The snippet approach accepts that pretty much all “programming language” kernels (there are niche ones, like SQL) will probably be able to access a REST API (e.g. requests for python, curl for bash).

# snippet created with my-extension
import requests, IPython
my_data = requests.get("https://my-server/api/my-rest-api?token=abc1234").json()
IPython.display({"application/my-data+json": my_data}, raw=True)

…then your UI would be displayed, and the user would have access to the underlying data.

The higher-touch approach, with ipywidgets, would potentially be a better integration, but at the end of it, won’t provide much more computable value than the API, and can be hard to reason about wrapping a REST service with an evented API/GUI.

Yet another approach, if your endpoint has an OpenAPI description, would be to generate and ship language-specific bindings with e.g. swagger-codegen, but this brings a raft of other challenges.

Thanks to your valuable hints I’ve been able to resolve all my functional requirements. Now I’m able to download a list of resources from my API, show them in a tree that opens in the left sidebar. Drag out one item and drop it to the workarea. This causes a configuration form to appear based on the item’s characteristics. After inputing values I can call my api to “execute” the item and download files to the drive.
As per your suggestions, I’ve implemented the “click on a button” to generate few lines of python code that can be pasted into a notebook cell obtaining the same results in a notebook.
PERFECT!
Now I can start with polishing the look and feel of the configuration form and I’am going to post a new question in a dedicated topic.
THANK YOU very much for the support on this.

This sounds like a very useful pattern of interaction! If it is open-source, do you have a link? (If not, that’s fine too, of course). This sort of pattern of providing the user with some choices, configuration, then action, as well as a way to programmatically do the same thing, is something that I think a lot of people would be very interested in seeing and modifying for their usecases.

Thanks. I’m still experimenting but it feels rather comfortable to use (even if still ugly to watch at because too little css so far :-D).
As soon as I refactor and package it as an extension it will be released for sure under a permissive OSS license and I’ll post back here.

1 Like

Just getting back in my armchair for some architecting here: As the heaviest dependency, i guess this feature is something in @jupyter-widgets could own.
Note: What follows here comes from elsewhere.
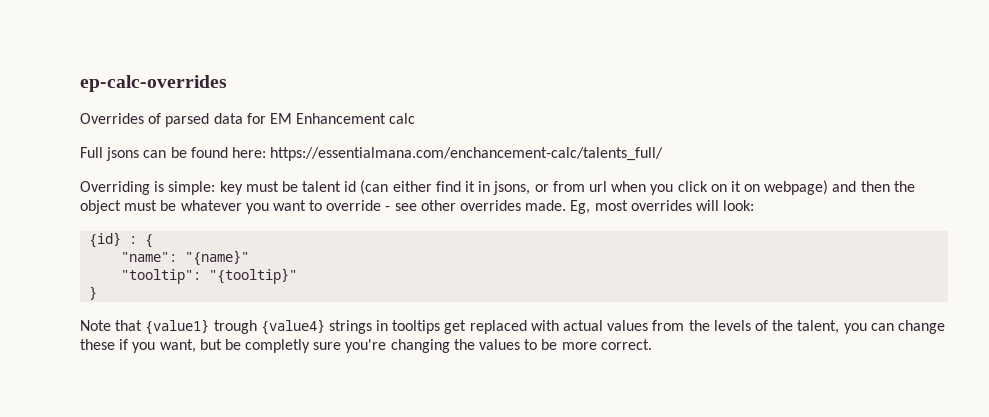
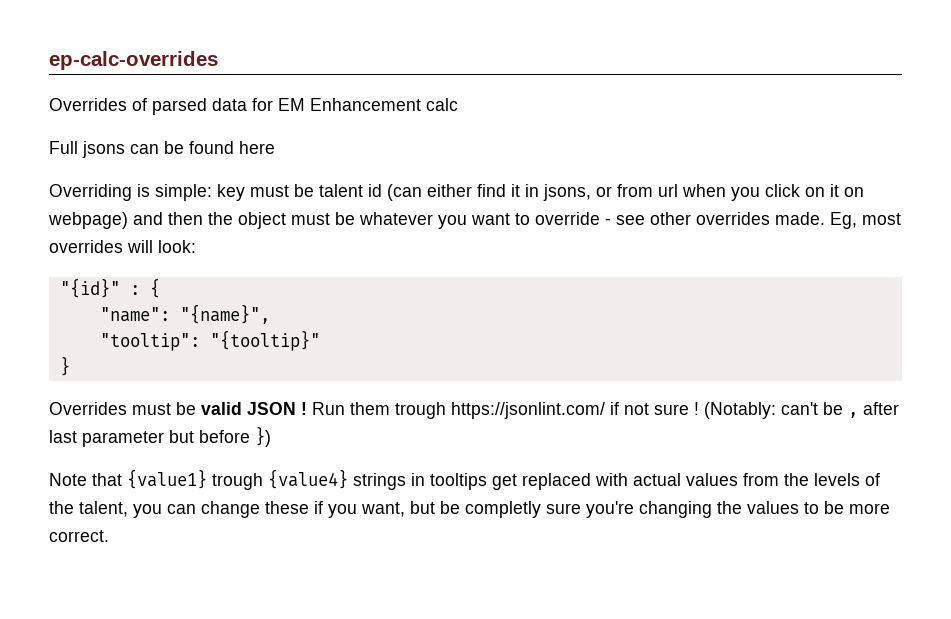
[231,147,664,161] here: https://essentialmana.com/enchancement-calc/talents_full/ -> [239,141,275,154] here
[89,232,122,248] {id} -> [59,278,120,298] "{id}"
[185,250,250,266] "{name}" -> [179,304,270,324] "{name}",
(98, 293) none -> [49,402,899,419] [49,426,271,447] // Overrides must be valid JSON ! Run them trough https://jsonlint.com/ if not sure ! (Notably: can't be , after last parameter but before })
If the widget jupyterlab-manager extension knew how to draw a widget manager state, serialized as JSON (e.g. .jupyter-widgets), or widgets could otherwise declare a mime type and start becoming a file editor… but there would still be a lot of assumptions that might not be true (like being part of a notebook DOM, or even a kernel).

Further, while the document/mime form “just works” with text-based yjs collaboration, there would probably be a benefit from some higher-order things that allowed for using structural collaboration (like the notebook in core, and jupyterlab-drawio's XML)… I’m still looking for that schema-driven pattern, where it doesn’t take unique JS every time.